Des aspects sont spécifiques à la relation tutorale. Il s’agit d’une relation à durée déterminée qui se reconstruit à chaque nouveau tutoré. La relation est de type salarié à salarié plus que d’enseignant à apprenant.
La notion de confiance est omniprésente : confiance de l’entreprise envers le tutoré, confiance de l’entreprise envers le collectif de travail, confiance réciproque du tutoré et du tuteur.

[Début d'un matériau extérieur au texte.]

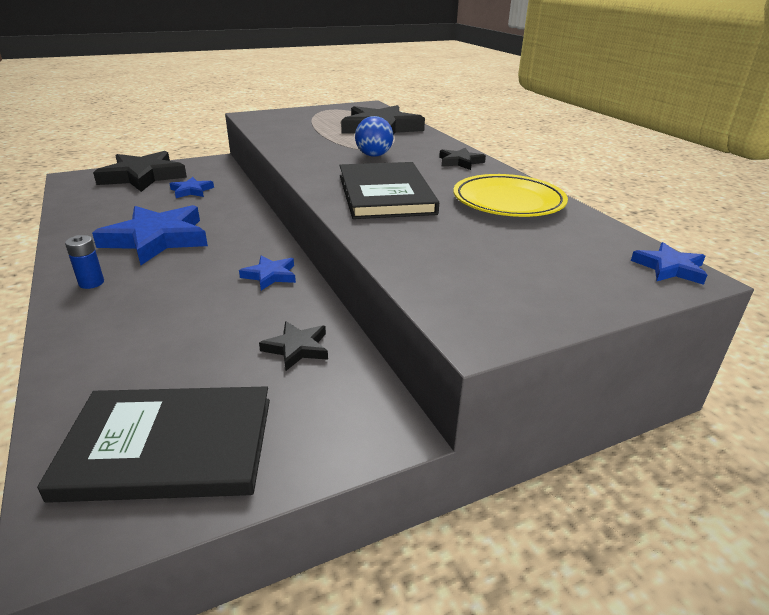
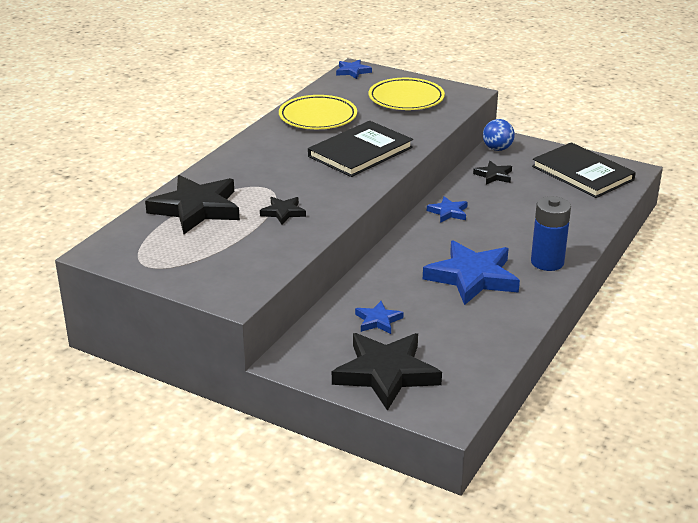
camera: 125 degrees left, 0 degrees up
blue battery [65,235,104,289] -> blue battery [531,196,571,271], size x1.84
blue ball [355,116,394,157] -> blue ball moved to [483,119,515,151]
black star [439,148,486,170] -> black star moved to [260,197,306,224]
none -> yellow plate [369,78,445,110]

Il s’agit enfin d’une relation qui, bien que se déroulant en interne, est impactée par des éléments extérieurs, en particulier les relations avec l’école.

Bilan 

Plusieurs conditions favorables au développement de la fonction tutorale et du tutorat ont pu être mises en avant à l’issu de ce diagnostic.
Tout d’abord la possibilité pour le tuteur de gérer son temps et sa charge de travail. La charge de travail liée au tutorat est considéré comme faisant partie de la fonction d’encadrant et n’est pas estimée plus importante avec un tutoré qu’avec un nouvel embauché.
Le temps consacré à cette fonction par le tuteur est légitime en interne car l’entreprise se place positionne comme une entreprise « formatrice ». Il s’agit là d’une volonté dirigeante qui est maintenant partagée par tous. Les tuteurs sont eux-mêmes pour moitié d’anciens tutorés.
L’implication de l’ensemble des salariés et la qualité des conditions matérielles d’accueil sont importantes car elles renforcent pour le tutoré le sentiment d’être un salarié comme les autres.

Enfin, la qualité des liens avec les organismes de formation apparaît comme primordiale, en particulier l’implication du « tuteur école », ce lui qui suit le jeune hors de l’entreprise. Les interactions entre le tutoré, le tuteur, l’entreprise et l’école vont conditionner l’acquisition de compétences théoriques et professionnelles nécessaires à l’obtention du diplôme et une future intégration réussie en entreprise.